The soft-plastic style swimbaits can be rigged in several different methods. The most common type used is a weighted hook designed for swimbaits. Weights in the 3/8- to 3/4-ounce size are favored by most anglers. The bait is rigged with the hook concealed in the body of the bait.

“I like the 7/0 size Trokar magnum swimbait hook for the seven-inch Basstrix bait,” Reese says. “This is a heavy hook and requires strong line.”

Reese says if he’s fishing the swimbait around cover, he prefers a heavy line. At the Guntersville Elite event last April he spooled 65-pound-test braided line. He would then tie a 25-pound-test fluorocarbon leader to the braid and to the hook.

Some anglers prefer a weighted head style hook for their swimbaits. These are rigged in the bait with the hook exposed. This rig is great for open water fishing where cover is minimum. In clear water, bass will be less suspicious and the bait will have a natural appeal when using fluorocarbon line.

“You want to cover as much water as possible on each cast,” Reese explains. “Long casts are important in getting the bait in front of the fish without spooking them.”

Reese says make long casts across points or flats near deeper water. Anglers should allow the bait to reach the depth where the bass are holding. A slow, steady retrieve is key. In cold water conditions, bass will not want to chase after the bait. The retrieve should be just fast enough to make the tail swim.

During the pre-spawn, swimbaits for bass are effective around bridges and creek channel breaks. Baitfish will suspend in and around creek channels. Also, channel intersections with another creek or large ditch can also hold fish. This time of year bass are schooling in these areas near or under the baitfish.

Bass will position themselves at various locations around the bridge. Current, water temperature, wind, and cloud cover can have an effect where the bass place themselves. Anglers will need to probe different locales with their swimbait to uncover prime spots.

Also, bass can relocate at various positions around the bridge structure with changing conditions. If the action stops or slows, try a different approach or casting angle to or away from the bridge.

“In the early spring during the pre-spawn, small pockets and coves are good areas to try a swimbait,” Kennedy advises. “The water will warm quicker in these areas and the bass will be a little more active.”

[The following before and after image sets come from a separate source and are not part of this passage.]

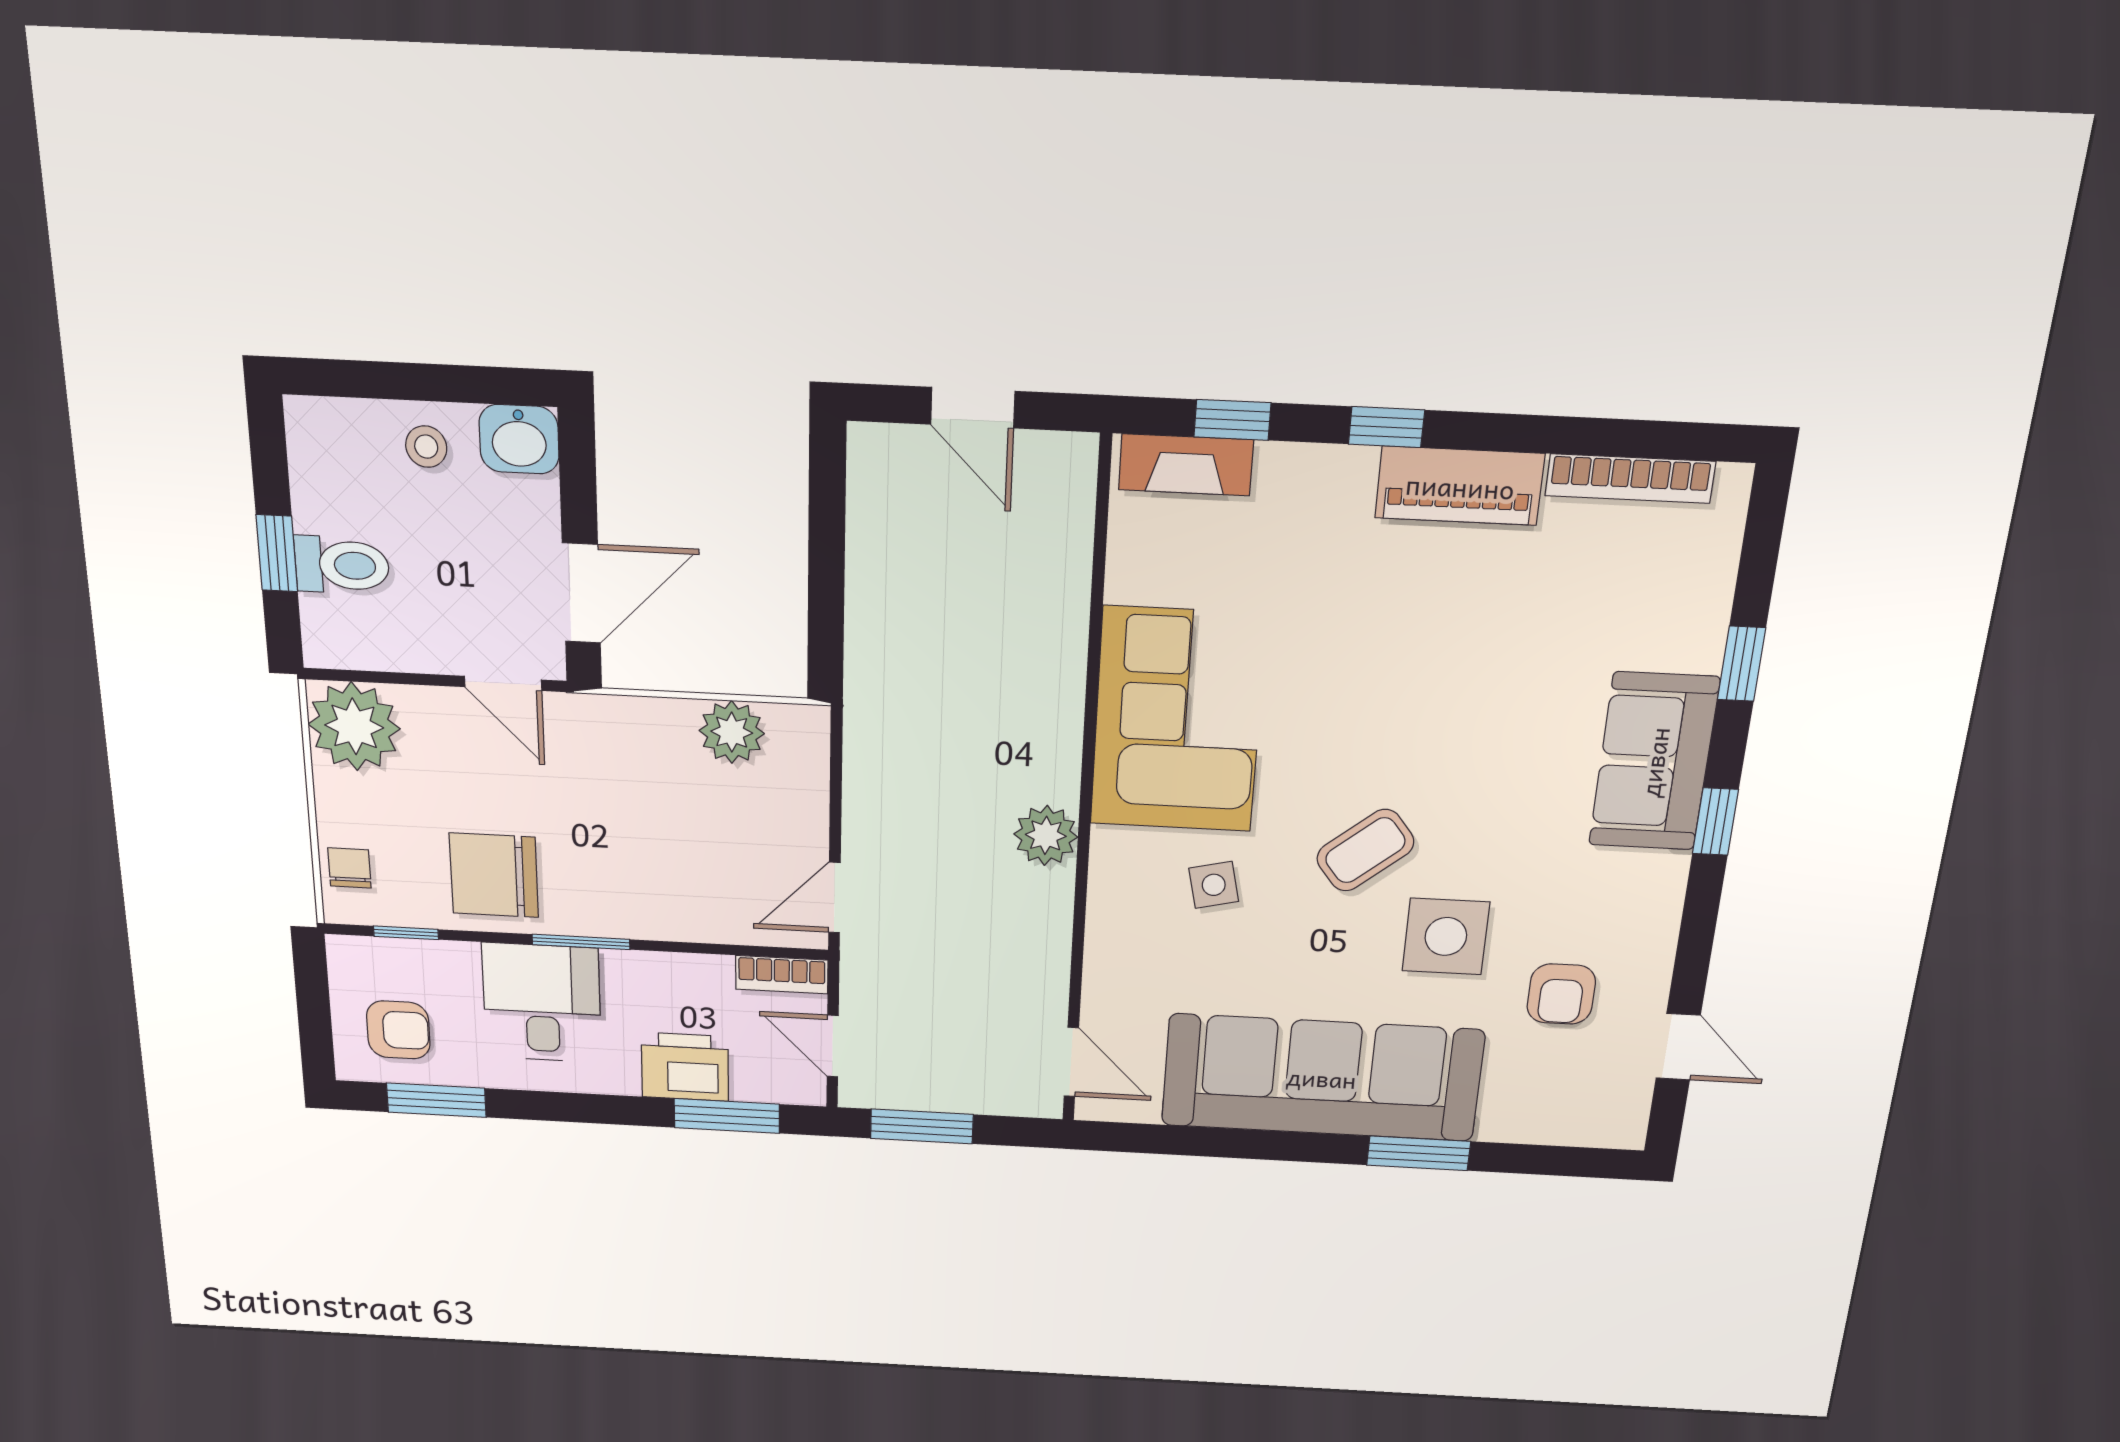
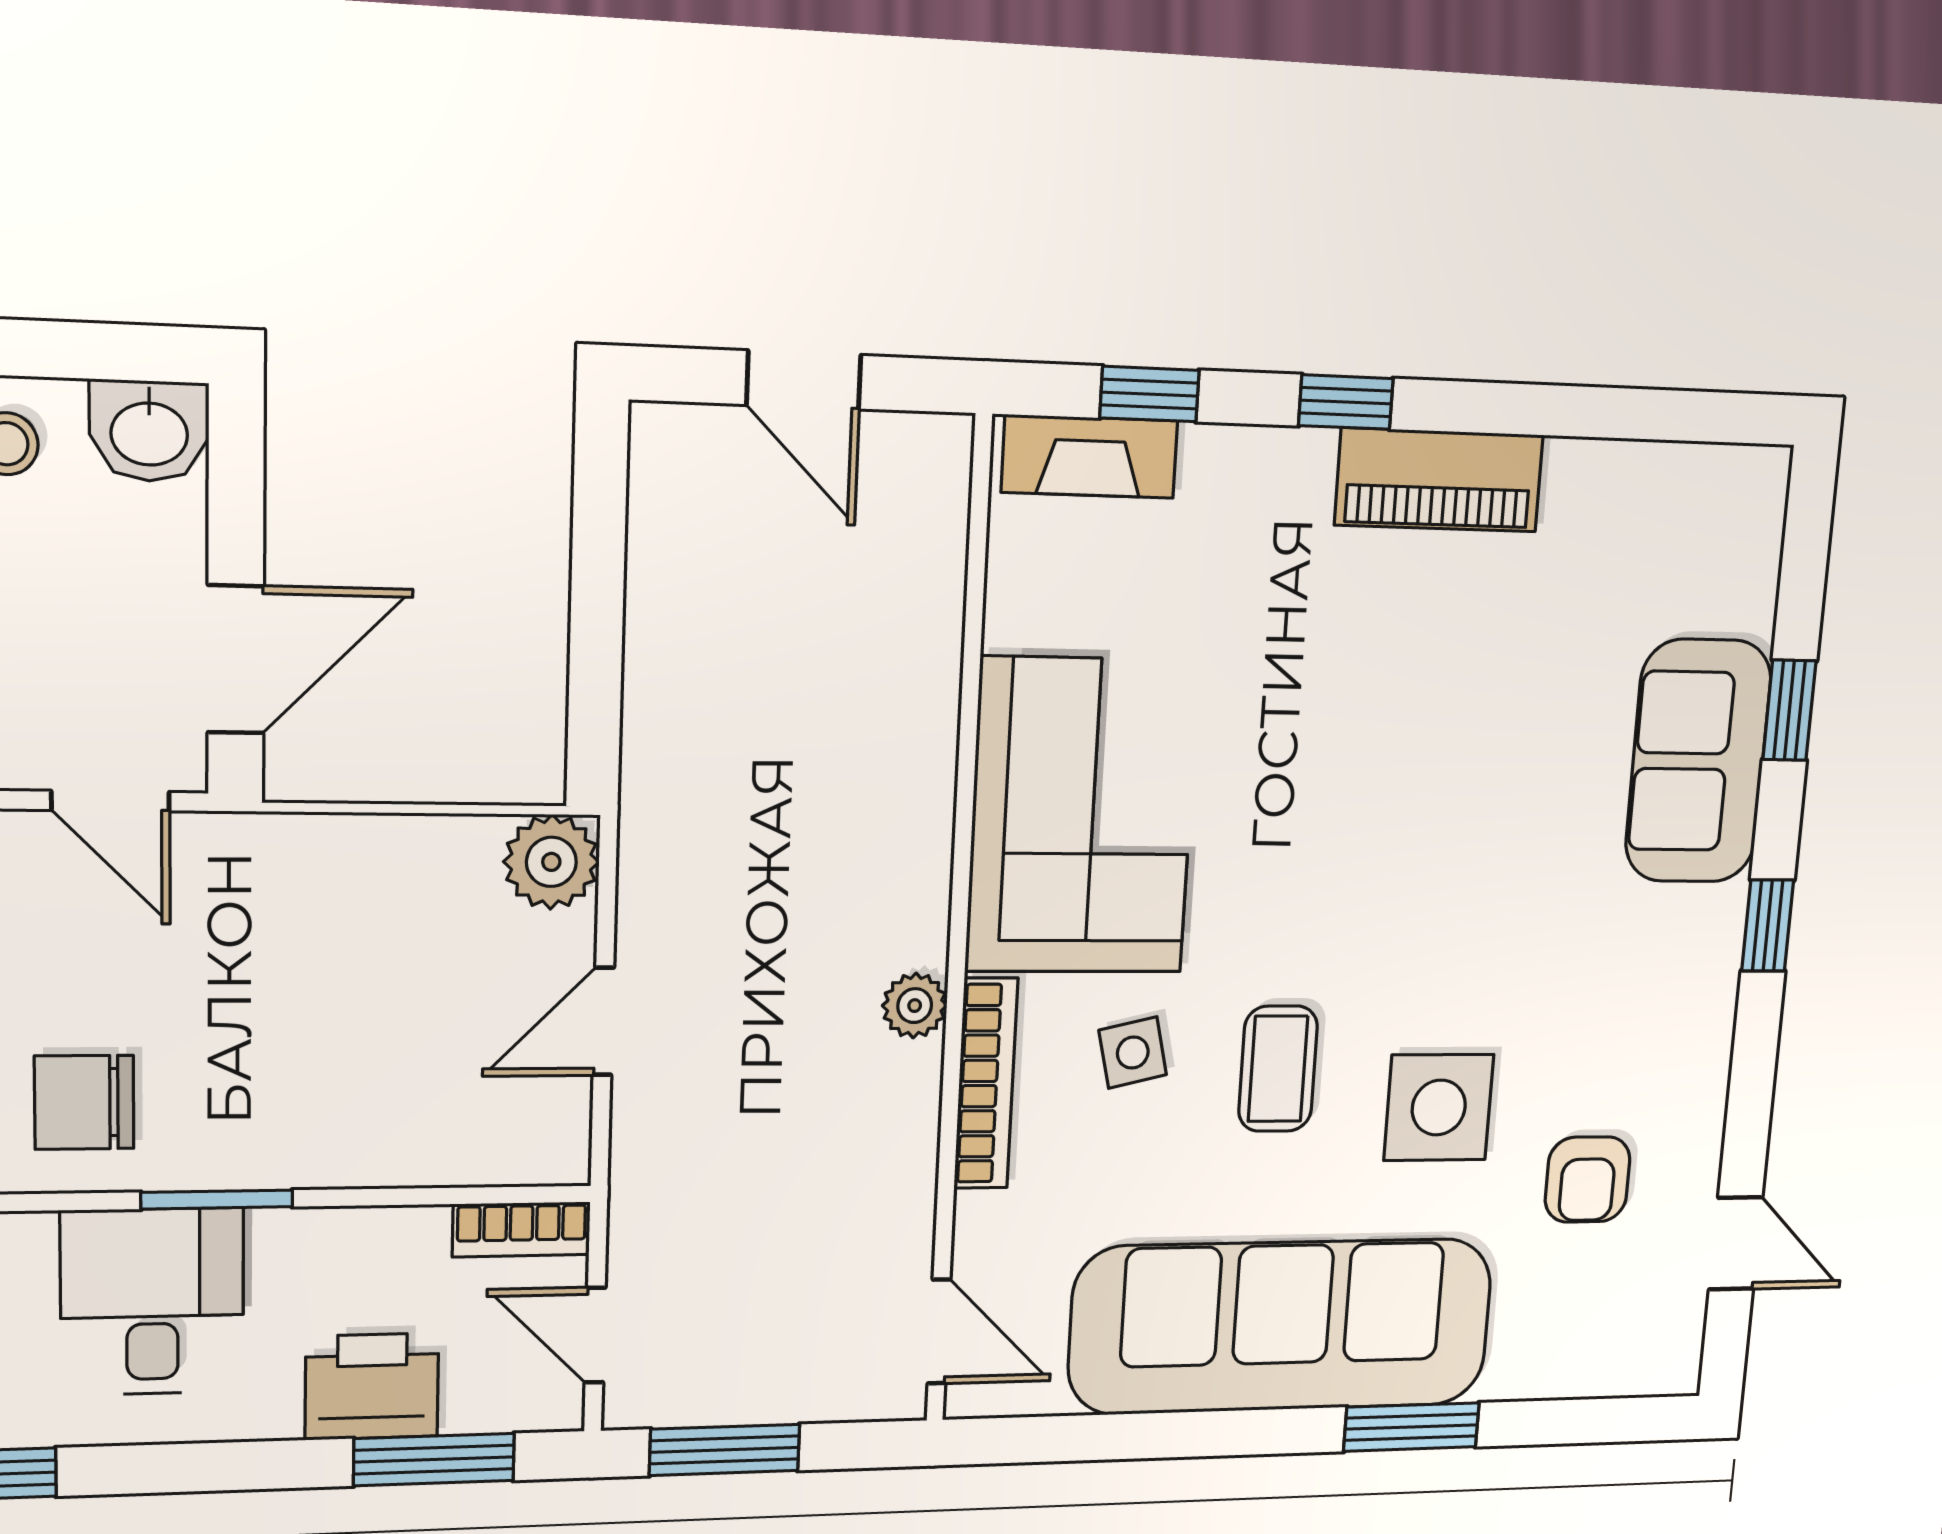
bookcase: (1630, 479) -> (986, 1083), moved, turned -90
plant: (732, 732) -> (551, 862), moved
sofa: (1654, 762) -> (1698, 761), moved
plant: (1046, 835) -> (915, 1006), width x0.73, depth x0.73
coffee table: (1365, 850) -> (1278, 1069), moved, turned -51
chair: (494, 875) -> (84, 1102), width x0.73, depth x0.73
door: (834, 898) -> (603, 1021), moved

Kennedy prefers a shad-colored swimbait during the spring months. The hollow-body style baits like the Basstrix work great. They can be cast to visible covers such as stumps, rocks, and logs. He says to start out with a slow retrieve with just enough forward motions to swim the tail of the bait.

After a few casts, anglers should try a faster retrieve speed or vary the retrieve with a stop-and-go technique. If the strikes are few and you know bass are in the area, Kennedy suggests using a floating swimbait to simulate a dying baitfish.

“Swimbaits perform best in clear to slightly stained water.”

With the swimbaits for bass rigged weedless, any type of cover can be productive. Stumps, rocks, logs, and blowndown tops are prime areas to catch bass with a swimbait. Anglers may want to opt for a lighter weight bait to cast to visible cover.

“Laydown logs are spots where bass will hold,” Reese says. “The bass may be a little more aggressive around the cover, but you still want a slow retrieve on the bait.”

Reese says he will stop his bait several feet from the boat. In some cases, a bass may be following the bait and will strike when the bait suddenly stops.

With heavy baits in action, strong, durable gear will be required to handle the fishing. Medium-heavy to heavy action bait-casting rods will take some of the work out of fishing swimbaits. Most anglers prefer rods around seven feet and longer to make long, maximum casting distance and a good hook-set. Bait-casting reels coupled to the rods with a 6.3:1 or higher gear ratio will relieve some of the stress of long casts and slow retrieves.

Swimbaits for bass perform best in clear to slightly stained water. In clear water, bass are relying on seeing the bait before striking. The natural appearance and action of the swimbait will attract a hungry bass. For a great day outdoors, give swimbaits a try this spring.